Armenian businessman (born 1973)

Mikael Vardanyan (Միքայել Վարդանյան, June 11, 1973, Yerevan, Armenian SSR, USSR) is an Armenian businessman and philanthropist who is the owner of Grand Holding, the eldest son of Hrant Vardanyan.

== Early life and education ==
Mikael Vardanyan was born on June 11, 1973, in Yerevan, Armenian Soviet Socialist Republic, in the family of Hrant Vardanyan and Zina Muruzyan. In 1990 he graduated from secondary school No. 132. From 1990 to 1995 studied at Yerevan Polytechnic Institute.

== Career ==
From 1992 to 1995 he worked in OJSC Grand Club and from 2002 to 2003 was the executive director of the JV International Masis Tabak Co Ltd. From 2003 to 2012 was a member of the National Assembly of the Republic of Armenia, non-Party.

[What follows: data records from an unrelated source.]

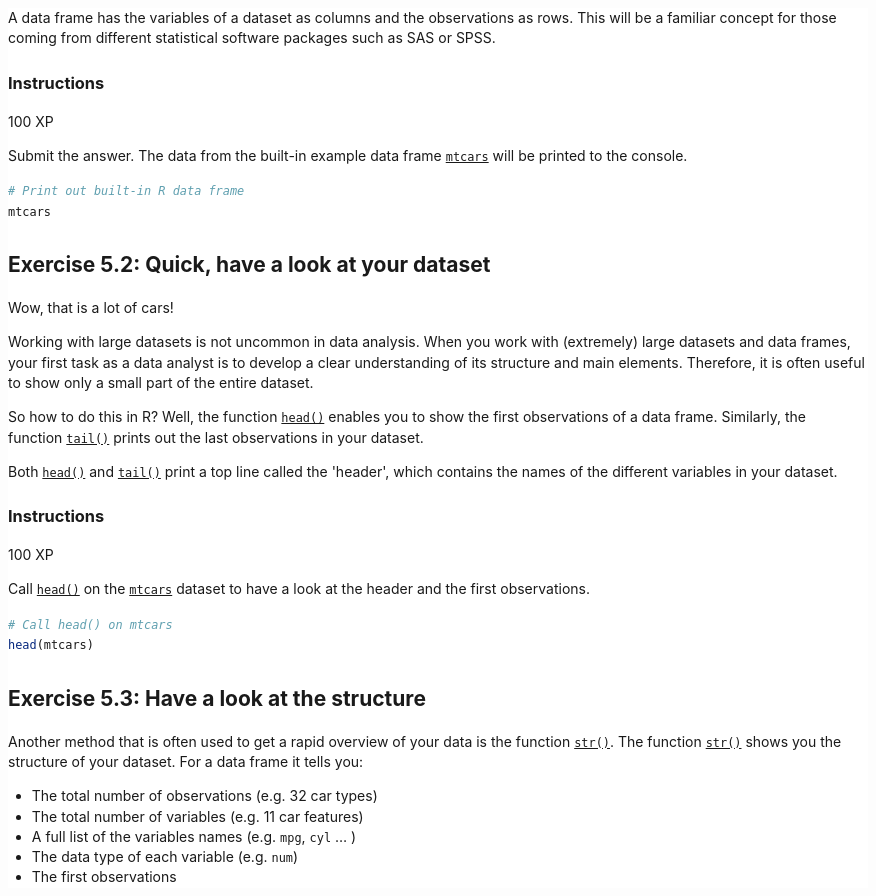 A data frame has the variables of a dataset as columns and the observations as rows. This will be a familiar concept for those coming from different statistical software packages such as SAS or SPSS.

### Instructions

100 XP

Submit the answer. The data from the built-in example data frame [`mtcars`](http://www.rdocumentation.org/packages/datasets/functions/mtcars) will be printed to the console.

```R
# Print out built-in R data frame
mtcars
```

## Exercise 5.2: Quick, have a look at your dataset

Wow, that is a lot of cars!

Working with large datasets is not uncommon in data analysis. When you work with (extremely) large datasets and data frames, your first task as a data analyst is to develop a clear understanding of its structure and main elements. Therefore, it is often useful to show only a small part of the entire dataset.

So how to do this in R? Well, the function [`head()`](http://www.rdocumentation.org/packages/utils/functions/head) enables you to show the first observations of a data frame. Similarly, the function [`tail()`](http://www.rdocumentation.org/packages/utils/functions/head) prints out the last observations in your dataset.

Both [`head()`](http://www.rdocumentation.org/packages/utils/functions/head) and [`tail()`](http://www.rdocumentation.org/packages/utils/functions/head) print a top line called the 'header', which contains the names of the different variables in your dataset.

### Instructions

100 XP

Call [`head()`](http://www.rdocumentation.org/packages/utils/functions/head) on the [`mtcars`](http://www.rdocumentation.org/packages/datasets/functions/mtcars) dataset to have a look at the header and the first observations.
```R
# Call head() on mtcars
head(mtcars)
```

## Exercise 5.3: Have a look at the structure

Another method that is often used to get a rapid overview of your data is the function [`str()`](http://www.rdocumentation.org/packages/utils/functions/str). The function [`str()`](http://www.rdocumentation.org/packages/utils/functions/str) shows you the structure of your dataset. For a data frame it tells you:

- The total number of observations (e.g. 32 car types)
- The total number of variables (e.g. 11 car features)
- A full list of the variables names (e.g. `mpg`, `cyl` … )
- The data type of each variable (e.g. `num`)
- The first observations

Since 2012 Mikael and Karen Vardanyan have been managing the Grand Holding founded by Hrant Vardanyan. Since 2007 Grand Holding has been the first taxpayer, exporter and employer in the sphere of production of the RA. For outstanding state and social activities, on September 14, 2011, Mikael Vardanyan was awarded the Medal of Mkhitar Gosh.

== Recognition ==
For his contribution to the development of Masis community, on October 10, 2024, Mikael Vardanyan was awarded the title of Honorary Citizen of Masis community.

== Charity ==
Mikael Vardanyan also implemented a number of charity projects. The philanthropist provides financial assistance to people with disabilities, mothers of large families and single mothers, families of deceased soldiers, special schools, government medical institutions, provides agricultural equipment to low-income rural families, etc. Within the scope of charitable programs, with the financing of Mikael Vardanyan, various large-scale projects of the communities infrastructure improvement were implemented in the border communities of the Tavush region.

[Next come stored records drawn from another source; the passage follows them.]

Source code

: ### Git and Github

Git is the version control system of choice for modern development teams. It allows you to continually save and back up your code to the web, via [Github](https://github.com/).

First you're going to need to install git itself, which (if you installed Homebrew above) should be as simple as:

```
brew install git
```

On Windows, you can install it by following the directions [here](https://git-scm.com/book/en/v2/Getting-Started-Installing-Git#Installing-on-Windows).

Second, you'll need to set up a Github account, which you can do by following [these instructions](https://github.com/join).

In 2015, together with his brother Karen Vardanyan, Mikael Vardanyan completed the construction of the Saint Thaddeus Church in Masis, undertaken with the funding of their father Hrant Vardanyan.

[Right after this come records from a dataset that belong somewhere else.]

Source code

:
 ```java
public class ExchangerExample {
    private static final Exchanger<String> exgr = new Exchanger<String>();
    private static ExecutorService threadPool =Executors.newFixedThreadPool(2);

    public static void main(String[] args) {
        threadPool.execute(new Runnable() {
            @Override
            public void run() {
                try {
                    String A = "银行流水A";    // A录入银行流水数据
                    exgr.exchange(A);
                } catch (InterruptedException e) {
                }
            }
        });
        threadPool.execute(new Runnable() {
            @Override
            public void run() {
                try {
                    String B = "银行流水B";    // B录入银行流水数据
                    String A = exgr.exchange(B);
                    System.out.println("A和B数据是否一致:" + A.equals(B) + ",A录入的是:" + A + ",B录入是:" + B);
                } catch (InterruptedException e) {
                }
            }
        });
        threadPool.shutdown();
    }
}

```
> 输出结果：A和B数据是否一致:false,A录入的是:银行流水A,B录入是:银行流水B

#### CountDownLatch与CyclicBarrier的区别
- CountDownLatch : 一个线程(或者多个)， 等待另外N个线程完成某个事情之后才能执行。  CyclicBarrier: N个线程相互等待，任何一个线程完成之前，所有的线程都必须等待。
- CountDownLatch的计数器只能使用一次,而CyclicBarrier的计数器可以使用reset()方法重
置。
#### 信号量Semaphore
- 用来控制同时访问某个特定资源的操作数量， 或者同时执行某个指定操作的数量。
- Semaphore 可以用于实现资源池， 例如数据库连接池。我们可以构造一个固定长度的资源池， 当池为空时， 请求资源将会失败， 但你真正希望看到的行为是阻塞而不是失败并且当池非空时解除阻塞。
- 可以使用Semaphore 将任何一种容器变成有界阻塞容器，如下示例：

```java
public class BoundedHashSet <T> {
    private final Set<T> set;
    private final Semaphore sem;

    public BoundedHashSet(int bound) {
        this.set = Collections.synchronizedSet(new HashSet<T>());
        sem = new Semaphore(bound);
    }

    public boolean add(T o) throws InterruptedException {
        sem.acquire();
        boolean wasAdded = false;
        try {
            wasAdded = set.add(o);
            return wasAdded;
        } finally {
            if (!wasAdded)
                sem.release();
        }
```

In 2019, with the initiative and the financing of Mikael and Karen Vardanyan the Yerevan 2800th Anniversary Park was built. Besides the construction of the park the Vardanyan Family Charity Foundation, starting from 2019 and for the next 99 years will also cover all the expenses of care and maintenance of the park.

== Personal life ==
Married, has three children. Lives in Yerevan.

He likes and plays squash and basketball.